[[ Source data open ]]

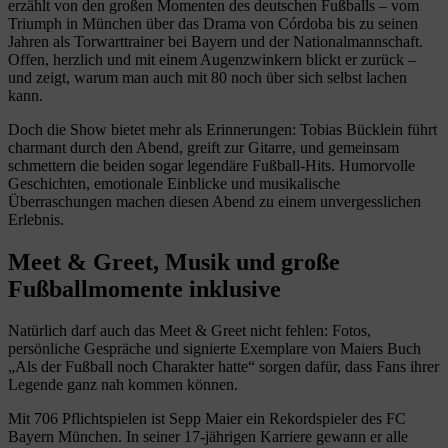
erzählt von den großen Momenten des deutschen Fußballs – vom
Triumph in München über das Drama von Córdoba bis zu seinen
Jahren als Torwarttrainer bei Bayern und der Nationalmannschaft.
Offen, herzlich und mit einem Augenzwinkern blickt er zurück –
und zeigt, warum man auch mit 80 noch über sich selbst lachen
kann.
Doch die Show bietet mehr als Erinnerungen: Tobias Bücklein führt
charmant durch den Abend, greift zur Gitarre, und gemeinsam
schmettern die beiden sogar legendäre Fußball-Hits. Humorvolle
Geschichten, emotionale Einblicke und musikalische
Überraschungen machen diesen Abend zu einem unvergesslichen
Erlebnis.
Meet & Greet, Musik und große
Fußballmomente inklusive
Natürlich darf auch das Meet & Greet nicht fehlen: Fotos,
persönliche Gespräche und signierte Exemplare von Maiers Buch
„Als der Fußball noch Charakter hatte“ sorgen dafür, dass Fans ihrer
Legende ganz nah kommen können.
Mit 706 Pflichtspielen ist Sepp Maier ein Rekordspieler des FC
Bayern München. In seiner 17-jährigen Karriere gewann er alle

[[ Source data closed ]]

#### What the exercise asks:
Beginning with the line that holds "persönliche Gespräche und", copy the entries exactly to their last line, and leave out every earlier line.

#### Your solution:
persönliche Gespräche und signierte Exemplare von Maiers Buch
„Als der Fußball noch Charakter hatte“ sorgen dafür, dass Fans ihrer
Legende ganz nah kommen können.
Mit 706 Pflichtspielen ist Sepp Maier ein Rekordspieler des FC
Bayern München. In seiner 17-jährigen Karriere gewann er alle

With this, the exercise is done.